__Aim of the exercise__:
Wherever a line below holds the word "steam", copy that line.

(Information given Opens)

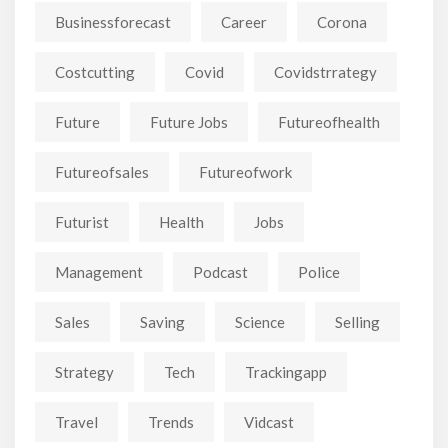
Businessforecast
Career
Corona
Costcutting
Covid
Covidstrrategy
Future
Future Jobs
Futureofhealth
Futureofsales
Futureofwork
Futurist
Health
Jobs
Management
Podcast
Police
Sales
Saving
Science
Selling
Strategy
Tech
Trackingapp
Travel
Trends
Vidcast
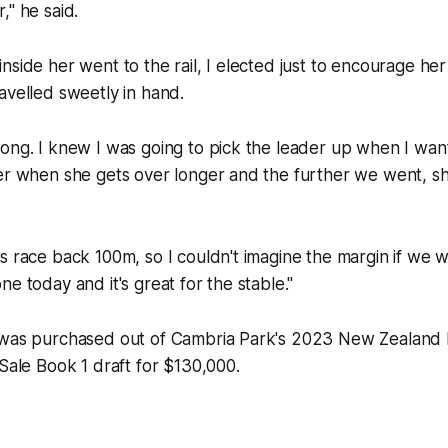
," he said.
side her went to the rail, I elected just to encourage her 
avelled sweetly in hand.
ong. I knew I was going to pick the leader up when I wan
ter when she gets over longer and the further we went, s
s race back 100m, so I couldn't imagine the margin if we 
e today and it's great for the stable."
 was purchased out of Cambria Park's 2023 New Zealand
 Sale Book 1 draft for $130,000.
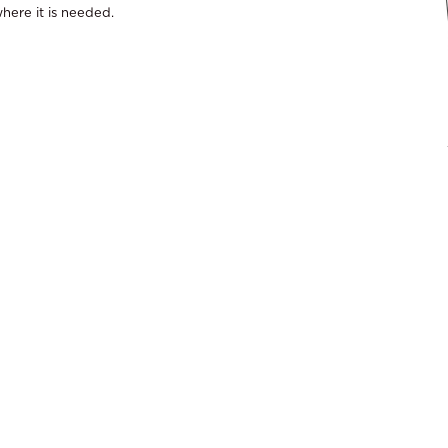
here it is needed.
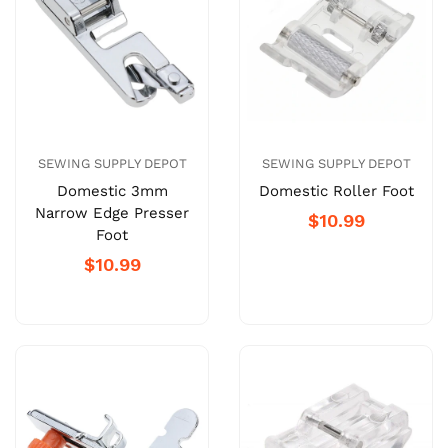
SEWING SUPPLY DEPOT
SEWING SUPPLY DEPOT
Domestic 3mm
Domestic Roller Foot
Narrow Edge Presser
$10.99
Foot
$10.99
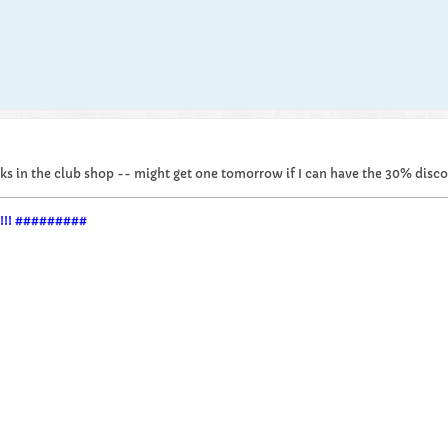
ducks in the club shop -- might get one tomorrow if I can have the 30% disco
im!!! #########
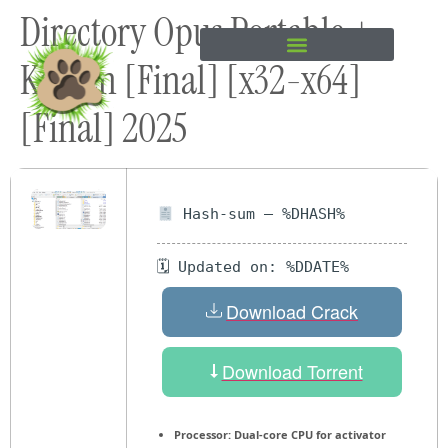
Directory Opus Portable +
content
Keygen [Final] [x32-x64]
[Final] 2025
Hash-sum — %DHASH%
🗓 Updated on: %DDATE%
Download Crack
Download Torrent
Processor:
Dual-core CPU for activator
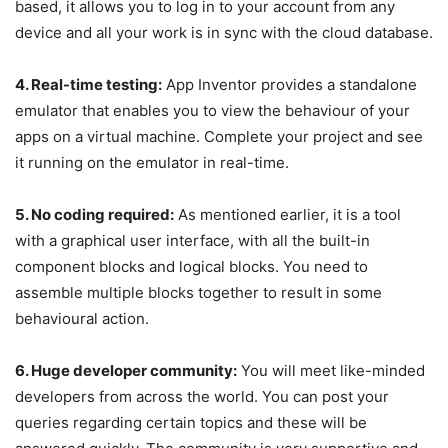
based, it allows you to log in to your account from any
device and all your work is in sync with the cloud database.
4. Real-time testing:
App Inventor provides a standalone
emulator that enables you to view the behaviour of your
apps on a virtual machine. Complete your project and see
it running on the emulator in real-time.
5. No coding required:
As mentioned earlier, it is a tool
with a graphical user interface, with all the built-in
component blocks and logical blocks. You need to
assemble multiple blocks together to result in some
behavioural action.
6. Huge developer community:
You will meet like-minded
developers from across the world. You can post your
queries regarding certain topics and these will be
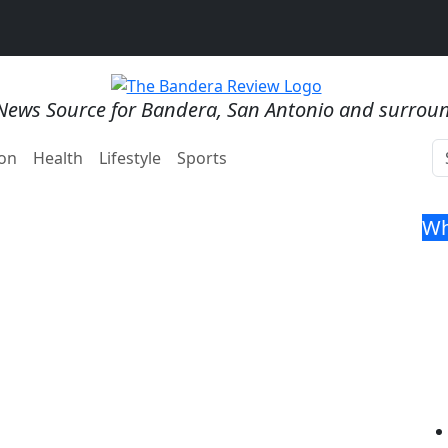
News Source for Bandera, San Antonio and surrou
on
Health
Lifestyle
Sports
Wh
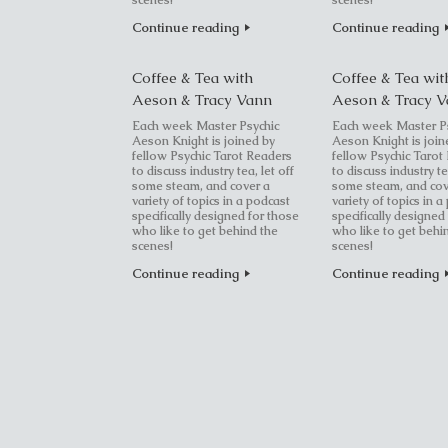
scenes!
scenes!
Continue reading
Continue reading
Coffee & Tea with
Coffee & Tea wit
Aeson & Tracy Vann
Aeson & Tracy 
Each week Master Psychic
Each week Master P
Aeson Knight is joined by
Aeson Knight is join
fellow Psychic Tarot Readers
fellow Psychic Tarot
to discuss industry tea, let off
to discuss industry te
some steam, and cover a
some steam, and cov
variety of topics in a podcast
variety of topics in a
specifically designed for those
specifically designed
who like to get behind the
who like to get behi
scenes!
scenes!
Continue reading
Continue reading
Post navigation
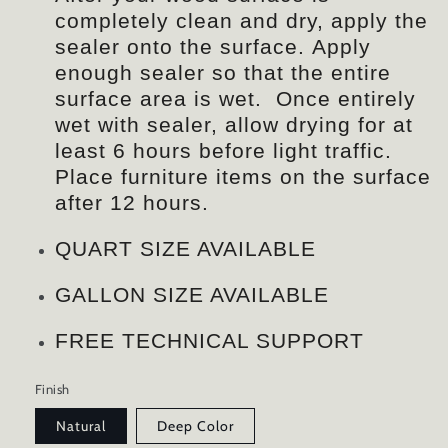
completely clean and dry, apply the
sealer onto the surface. Apply
enough sealer so that the entire
surface area is wet. Once entirely
wet with sealer, allow drying for at
least 6 hours before light traffic.
Place furniture items on the surface
after 12 hours.
QUART SIZE AVAILABLE
GALLON SIZE AVAILABLE
FREE TECHNICAL SUPPORT
Finish
Natural
Deep Color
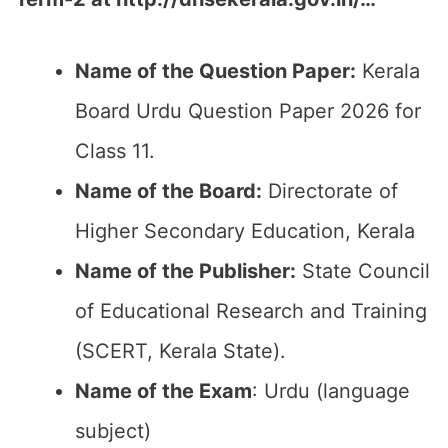
Name of the Question Paper:
Kerala
Board Urdu Question Paper 2026 for
Class 11.
Name of the Board:
Directorate of
Higher Secondary Education, Kerala
Name of the Publisher:
State Council
of Educational Research and Training
(SCERT, Kerala State).
Name of the Exam
: Urdu (language
subject)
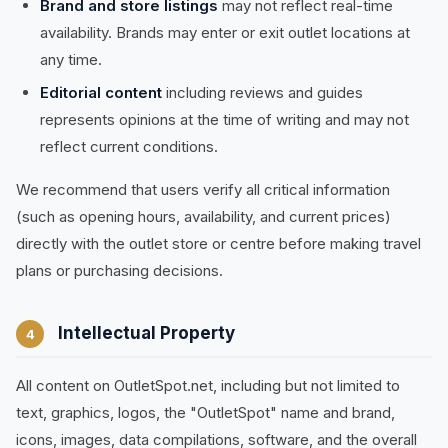
Brand and store listings
may not reflect real-time
availability. Brands may enter or exit outlet locations at
any time.
Editorial content
including reviews and guides
represents opinions at the time of writing and may not
reflect current conditions.
We recommend that users verify all critical information
(such as opening hours, availability, and current prices)
directly with the outlet store or centre before making travel
plans or purchasing decisions.
Intellectual Property
4
All content on OutletSpot.net, including but not limited to
text, graphics, logos, the "OutletSpot" name and brand,
icons, images, data compilations, software, and the overall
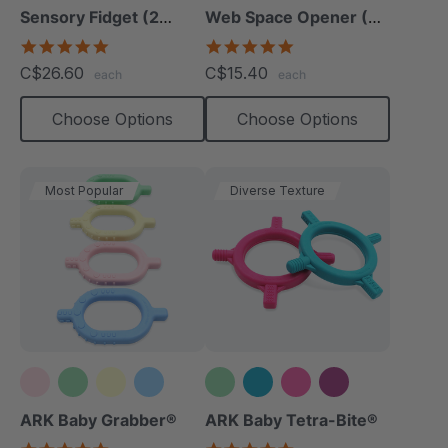
Sensory Fidget (2
Web Space Opener (2
Pack)
Pack)
4.8
4.8
star
star
C$26.60
C$15.40
each
each
rating
rating
Choose Options
Choose Options
Most Popular
Diverse Texture
+1 more
ARK Baby Grabber®
ARK Baby Tetra-Bite®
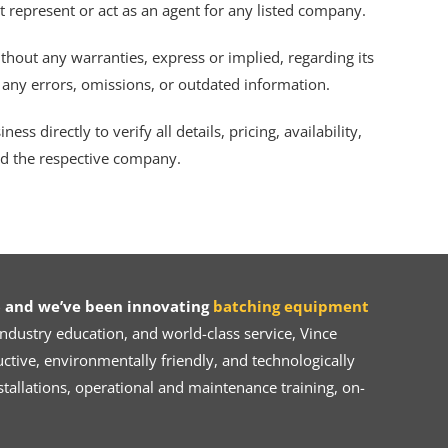
ot represent or act as an agent for any listed company.
thout any warranties, express or implied, regarding its
r any errors, omissions, or outdated information.
s directly to verify all details, pricing, availability,
nd the respective company.
 and we’ve been innovating
batching equipment
dustry education, and world-class service, Vince
ive, environmentally friendly, and technologically
tallations, operational and maintenance training, on-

(Information given Closes)

__Answer box__:
some steam, and cover a
some steam, and cov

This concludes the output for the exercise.